Gold Price Forecast: XAU/USD struggles below $1,900 as Federal Reserve Chairman Jerome Powell’s speech looms

  • Gold price fades week-start rebound from one-month low amid sluggish markets ahead of key data, events.
  • United States policymakers tame recession woes, bolster hawkish bias over the Federal Reserve.
  • Hawkish Fed bets underpin United States Treasury bond yields and US Dollar, as well as weigh on Gold price.
  • Fed Chair Jerome Powell needs to praise recent firmer US statistics to please XAU/USD bears.

Gold price (XAU/USD) treads water around $1,865, following a corrective bounce off the one-month low, as the bullion traders await Federal Reserve (Fed) Chairman Jerome Powell’s speech amid hawkish bias over the United States central bank’s next move. It’s worth noting that the optimism among the US policymakers also weighs on the precious metal prices ahead of the key event.

Easing United States recession woes tease Gold sellers

After witnessing strong United States employment and activity data on Friday, policymakers from the US appear optimistic over the economic transition. The same joins the recently hawkish bias over the Federal Reserve’s (Fed) next move, as well as the technical confirmation, to keep the Gold sellers hopeful.

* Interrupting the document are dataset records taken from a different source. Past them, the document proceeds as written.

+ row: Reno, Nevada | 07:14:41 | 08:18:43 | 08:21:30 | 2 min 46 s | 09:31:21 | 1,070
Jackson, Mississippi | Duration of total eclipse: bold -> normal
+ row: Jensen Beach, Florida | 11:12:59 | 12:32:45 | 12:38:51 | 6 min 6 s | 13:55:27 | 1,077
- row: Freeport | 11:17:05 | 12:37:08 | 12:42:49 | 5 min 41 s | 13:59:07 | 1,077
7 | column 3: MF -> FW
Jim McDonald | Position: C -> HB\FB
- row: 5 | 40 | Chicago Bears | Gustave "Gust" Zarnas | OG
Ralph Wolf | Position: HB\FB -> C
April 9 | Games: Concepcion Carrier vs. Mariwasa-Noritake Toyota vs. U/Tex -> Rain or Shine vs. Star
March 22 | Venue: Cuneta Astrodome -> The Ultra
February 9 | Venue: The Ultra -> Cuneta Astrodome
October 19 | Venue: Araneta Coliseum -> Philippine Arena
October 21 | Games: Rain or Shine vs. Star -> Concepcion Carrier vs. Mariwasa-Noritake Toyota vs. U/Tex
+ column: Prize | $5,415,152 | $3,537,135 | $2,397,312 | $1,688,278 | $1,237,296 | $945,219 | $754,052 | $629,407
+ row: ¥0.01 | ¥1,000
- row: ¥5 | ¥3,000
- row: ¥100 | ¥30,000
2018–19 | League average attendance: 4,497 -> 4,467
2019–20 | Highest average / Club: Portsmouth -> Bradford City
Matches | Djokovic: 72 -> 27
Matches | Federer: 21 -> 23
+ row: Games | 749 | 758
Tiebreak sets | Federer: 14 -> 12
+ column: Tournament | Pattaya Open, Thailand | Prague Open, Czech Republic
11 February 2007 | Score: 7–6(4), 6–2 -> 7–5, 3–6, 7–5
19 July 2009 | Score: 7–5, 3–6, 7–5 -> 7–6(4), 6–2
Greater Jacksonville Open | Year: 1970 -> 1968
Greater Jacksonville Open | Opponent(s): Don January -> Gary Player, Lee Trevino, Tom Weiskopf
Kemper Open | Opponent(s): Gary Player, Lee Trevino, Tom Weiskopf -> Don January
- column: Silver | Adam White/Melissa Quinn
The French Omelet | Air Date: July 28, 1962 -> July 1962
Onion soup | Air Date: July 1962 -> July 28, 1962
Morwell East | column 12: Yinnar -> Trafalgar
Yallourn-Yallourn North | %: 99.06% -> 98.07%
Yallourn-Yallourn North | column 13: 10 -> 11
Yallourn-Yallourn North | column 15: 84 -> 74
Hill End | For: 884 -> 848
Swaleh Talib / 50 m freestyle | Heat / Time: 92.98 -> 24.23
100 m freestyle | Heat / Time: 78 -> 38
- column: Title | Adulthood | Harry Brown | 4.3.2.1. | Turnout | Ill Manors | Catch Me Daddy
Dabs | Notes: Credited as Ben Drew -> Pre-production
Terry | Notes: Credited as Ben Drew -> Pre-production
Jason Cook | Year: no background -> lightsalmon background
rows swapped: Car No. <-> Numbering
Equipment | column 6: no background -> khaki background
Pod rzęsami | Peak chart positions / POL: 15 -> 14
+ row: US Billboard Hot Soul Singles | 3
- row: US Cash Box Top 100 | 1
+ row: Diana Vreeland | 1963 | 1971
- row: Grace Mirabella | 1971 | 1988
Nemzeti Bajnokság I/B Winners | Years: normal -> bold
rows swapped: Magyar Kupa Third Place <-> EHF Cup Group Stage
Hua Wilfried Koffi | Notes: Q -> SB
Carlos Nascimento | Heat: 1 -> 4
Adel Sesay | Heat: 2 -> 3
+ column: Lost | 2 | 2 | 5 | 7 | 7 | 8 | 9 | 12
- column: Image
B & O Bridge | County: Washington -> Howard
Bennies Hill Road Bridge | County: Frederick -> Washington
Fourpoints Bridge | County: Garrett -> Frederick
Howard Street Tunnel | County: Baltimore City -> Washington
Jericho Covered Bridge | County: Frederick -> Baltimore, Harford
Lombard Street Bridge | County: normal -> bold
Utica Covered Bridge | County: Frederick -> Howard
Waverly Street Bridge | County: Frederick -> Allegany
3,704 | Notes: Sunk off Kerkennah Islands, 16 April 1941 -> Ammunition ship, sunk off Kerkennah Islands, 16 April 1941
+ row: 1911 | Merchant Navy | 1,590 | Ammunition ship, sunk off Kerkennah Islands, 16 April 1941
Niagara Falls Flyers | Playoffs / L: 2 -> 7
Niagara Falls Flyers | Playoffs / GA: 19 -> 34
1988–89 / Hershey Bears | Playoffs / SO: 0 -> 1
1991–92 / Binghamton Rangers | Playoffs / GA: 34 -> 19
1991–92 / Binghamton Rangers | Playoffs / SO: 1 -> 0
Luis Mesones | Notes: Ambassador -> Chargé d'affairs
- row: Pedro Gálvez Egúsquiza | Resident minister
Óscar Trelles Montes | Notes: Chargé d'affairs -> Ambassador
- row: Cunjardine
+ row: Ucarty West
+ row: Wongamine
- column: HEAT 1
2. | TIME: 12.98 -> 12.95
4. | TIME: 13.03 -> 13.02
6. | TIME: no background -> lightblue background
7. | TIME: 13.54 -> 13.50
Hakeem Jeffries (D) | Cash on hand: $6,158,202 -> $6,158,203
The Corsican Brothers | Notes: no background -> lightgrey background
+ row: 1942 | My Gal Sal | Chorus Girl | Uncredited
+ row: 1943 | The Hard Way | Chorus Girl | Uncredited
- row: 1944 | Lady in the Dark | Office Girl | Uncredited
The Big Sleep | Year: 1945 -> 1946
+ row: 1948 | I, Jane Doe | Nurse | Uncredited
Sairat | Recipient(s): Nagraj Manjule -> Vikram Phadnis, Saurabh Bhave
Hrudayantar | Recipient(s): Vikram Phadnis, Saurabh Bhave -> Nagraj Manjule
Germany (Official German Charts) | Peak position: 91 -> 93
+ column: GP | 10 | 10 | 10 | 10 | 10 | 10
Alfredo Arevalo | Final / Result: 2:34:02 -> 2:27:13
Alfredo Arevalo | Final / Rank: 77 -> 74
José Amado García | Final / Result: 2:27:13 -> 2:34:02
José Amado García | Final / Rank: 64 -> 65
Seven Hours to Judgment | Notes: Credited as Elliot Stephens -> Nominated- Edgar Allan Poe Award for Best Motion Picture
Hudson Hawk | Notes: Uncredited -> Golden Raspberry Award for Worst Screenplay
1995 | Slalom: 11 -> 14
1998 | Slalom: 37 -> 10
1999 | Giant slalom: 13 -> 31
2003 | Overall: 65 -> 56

On Monday, US Treasury Secretary Janet Yellen and President Joe Biden pushed back recession woes by praising the latest statistics. Additionally supporting the hawkish Fed concerns were comments from Federal Reserve Bank of Atlanta President Raphel Bostic. “The strong labor market probably means ‘we have to do a little more work,’” said Fed’s Bostic in an interview with Bloomberg.

Easing US-China tension put a floor under XAU/USD price

While the hawkish Fed bets and the hopes of US growth favor Gold sellers, the receding fears of the US-China tussles seem to put a floor under the metal prices. A dash on the US diplomatic visit to Beijing and China’s harsh reaction to the US shotting down it’s balloon by terming it a spy attempt triggered the market’s risk-off mood and challenged the Gold buyers the previous day. However, the latest comments from US President Joe Bide appear soothing on the matter as he said, “The balloon incident does not weaken US-China relations.”

US Treasury bond yields favor US Dollar bulls, probe Gold bulls

More to come…

Gold price technical analysis

Gold’s week-start corrective bounce off the one-month low failed to cross the previous support line from late November 2022, now resistance around $1,885, which in turn keeps the XAU/USD bears hopeful.

Adding strength to the downside bias could be the bias signals from the Moving Average Convergence and Divergence (MACD) indicator, as well as the steady Relative Strength Index (RSI) line placed at 14.

With this, the Gold price remains on the way to the 50-DMA support of $1,851. However, a horizontal area comprising multiple levels marked since early August 2022, close to $1,805, will precede the $1,800 threshold to challenge the quote’s further downside.

On the flip side, a daily closing beyond the support-turned-resistance near $1,885 will need validation from the $1,900 threshold to recall the Gold buyers.

Following that, the latest peak and highs marked during March 2022, respectively near $1,960 and $1,966, could lure the XAU/USD bulls.